The contrast is strongest when the finish changes within a few steps. A paneled wall gives way to visible brick. A smooth seat edge sits next to a textured wall. A curtain brushes against a timber frame. Those transitions matter more than decoration here. They let the eclectic hotel interior read as a sequence of surfaces, and they keep the modern classic interior from becoming overly polished or overly nostalgic.

Material changes that stay visible

What makes the rooms convincing is that the transitions are never hidden. The brick remains rough. The panel joints stay readable. The upholstery is cut close to the architecture. Even the darker window surrounds and metal trims are handled with restraint, so the eye moves from one material to the next without losing the structure of the room. It is a measured way of working, but not a neutral one.

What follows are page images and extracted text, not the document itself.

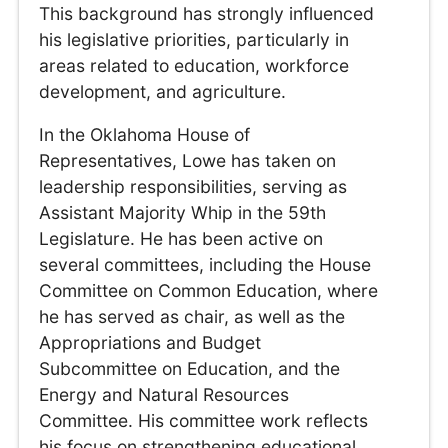
This background has strongly influenced
his legislative priorities, particularly in
areas related to education, workforce
development, and agriculture.
In the Oklahoma House of
Representatives, Lowe has taken on
leadership responsibilities, serving as
Assistant Majority Whip in the 59th
Legislature. He has been active on
several committees, including the House
Committee on Common Education, where
he has served as chair, as well as the
Appropriations and Budget
Subcommittee on Education, and the
Energy and Natural Resources
Committee. His committee work reflects
his focus on strengthening educational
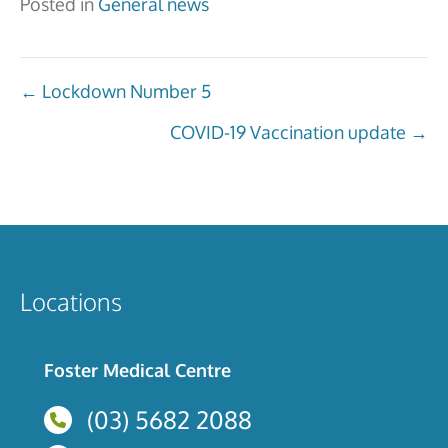
Posted in
General news
Posts
← Lockdown Number 5
navigation
COVID-19 Vaccination update →
Locations
Foster Medical Centre
(03) 5682 2088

Bathrooms shaped by tile, glass and metal

The bathroom images continue the same logic, only with harder edges and more reflective surfaces. Ceramic tiles line the walls, while glass shower screens and metal profiles draw thin lines across the room. A round basin sits on a long vanity top; in another view, a shower enclosure stands in front of exposed brick. The exposed brick interior idea is still present here, but it is moderated by tile and glass, which keeps the room clear and legible.

Rounded sinks and mirrored circles soften the geometry of the bathroom, especially where they meet wood-look or stone-look flooring. The material shift underfoot is visible as well: from the wall tile to the floor finish, from the shower threshold to the vanity zone. These details do not compete for attention. They work as part of the same eclectic hotel interior, where each surface carries its own weight and texture.

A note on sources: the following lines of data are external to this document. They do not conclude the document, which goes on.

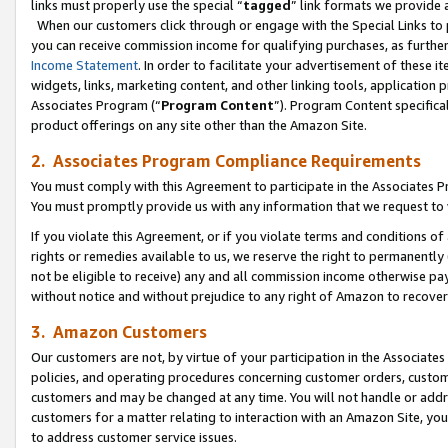
links must properly use the special “
tagged
” link formats we provide 
When our customers click through or engage with the Special Links to p
you can receive commission income for qualifying purchases, as further d
Income Statement
. In order to facilitate your advertisement of these i
widgets, links, marketing content, and other linking tools, application 
Associates Program (“
Program Content
”). Program Content specifical
product offerings on any site other than the Amazon Site.
2. Associates Program Compliance Requirements
You must comply with this Agreement to participate in the Associates
You must promptly provide us with any information that we request to
If you violate this Agreement, or if you violate terms and conditions 
rights or remedies available to us, we reserve the right to permanently
not be eligible to receive) any and all commission income otherwise pay
without notice and without prejudice to any right of Amazon to recove
3. Amazon Customers
Our customers are not, by virtue of your participation in the Associates
policies, and operating procedures concerning customer orders, custome
customers and may be changed at any time. You will not handle or addre
customers for a matter relating to interaction with an Amazon Site, yo
to address customer service issues.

Light that pulls the rooms into focus

Lighting does more than illuminate the bathroom and sleeping areas. It creates contrast, sometimes sharply, sometimes by leaving a wall in shadow while a nearby surface catches the light. That gives the rooms a theatrical interior lighting effect without relying on obvious fixtures alone. In the darker moments, the brick reads deeper and the textiles feel heavier; in the brighter moments, the tile and metal details become cleaner and more precise.

This play of light and shade is what ties the project together most clearly. The restored masonry, the textile softness and the reflective bathroom surfaces all stay visible, but they change character as the light shifts. Seen this way, the eclectic hotel interior is not about mixing eras for effect. It is about letting old surfaces, new finishes and changing light occupy the same frame, one room at a time.

Across the project, the references to heritage do not stay on the walls as decoration. They are built into the room structure through brick, timber and panelled surfaces, then interrupted by contemporary photography, metal accents and practical bathroom fittings. That is where the project finds its rhythm: in the friction between raw and finished, matte and reflective, soft and hard. The restored buildings become the setting, but the interior is what carries the story forward.